Con la medicina narrativa, la storia del paziente e della sua malattia si trasforma in qualcosa di non meramente clinico, ma capace di coinvolgere il vissuto più intimo per poi estrinsecarsi nel racconto.
Le malattie portano con sè conseguenze fisiche e psicologiche. Spesso se ne sa poco e male, ancora più spesso l’approccio che ci viene offerto è troppo scientifico e nel contempo asettico per consentirci veramente di capire con cosa si ha a che fare.
Ansie e timori per la propria salute, l’onere delle cure, per noi e per chi ci sta accanto, i rapporti interpersonali che subiscono inevitabili cambiamenti, l’incomprensione che spesso viene da chi non vive la cosa in prima persona. Il dialogo, il confronto, la scrittura riflessiva in questo caso servono a tanto: il malato può così dare direttive sul come farsi curare al meglio. Nasce così la medicina narrativa (o “Narrative Based Medicine”, termine coniato da Rita Charon, Professor of Clinical Medicine and Director of the Program in Narrative Medicine at the Columbia University College of Physicians and Surgeons).
La storia del paziente e della sua malattia si trasforma dunque in qualcosa di non meramente clinico, ma capace di coinvolgere il vissuto più intimo per poi estrinsecarsi nel racconto, in una relazione costante di ascolto attivo e fiducia tra medico e paziente. Appare chiaro dunque che scienze come la sociologia, la psicologia, l’antropologia – che anticamente convergevano in sinergia nel sapere medico – tornano a “collaborare” con la medicina nuda e pura.

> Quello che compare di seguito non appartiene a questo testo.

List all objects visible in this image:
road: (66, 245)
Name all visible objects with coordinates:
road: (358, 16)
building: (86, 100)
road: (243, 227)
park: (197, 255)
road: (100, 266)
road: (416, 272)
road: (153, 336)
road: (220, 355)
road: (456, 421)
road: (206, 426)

A giugno si è svolta a Roma presso l’Istituto Superiore di Sanità la Consensus Conference durante la quale si sono delineate “Linee di indirizzo per l’utilizzo della medicina narrativa in ambito clinico-assistenziale, per le malattie rare e cronico-degenerative”. Le conclusioni sono state diffuse nell’ambito del Second International Congress “NARRATIVE MEDICINE AND RARE DISEASES”, dal prof. Sandro Spinsanti, il quale raccomanda di introdurre la competenza narrativa nei percorsi formativi universitari e di sanità pubblica, anche attraverso strumenti non convenzionali nelle aule di Medicina quali la letteratura, il cinema e i social network. Parallelamente, come evidenziato dalla dr.ssa Domenica Taruscio, Direttore del Centro Nazionale Malattie Rare, questo conduce ad una riduzione delle cosiddette pratiche di medicina difensiva lasciando spazio alla relazione, che diventa uno strumento di comprensione della diagnosi e della terapia.
La medicina narrativa porta a sviluppare così un modello terapeutico fondato sull’empatia che consenta al medico da un lato di offrire al paziente una cura e un sostegno modellati sui suoi bisogni e dall’altro un migliore utilizzo delle risorse sanitarie.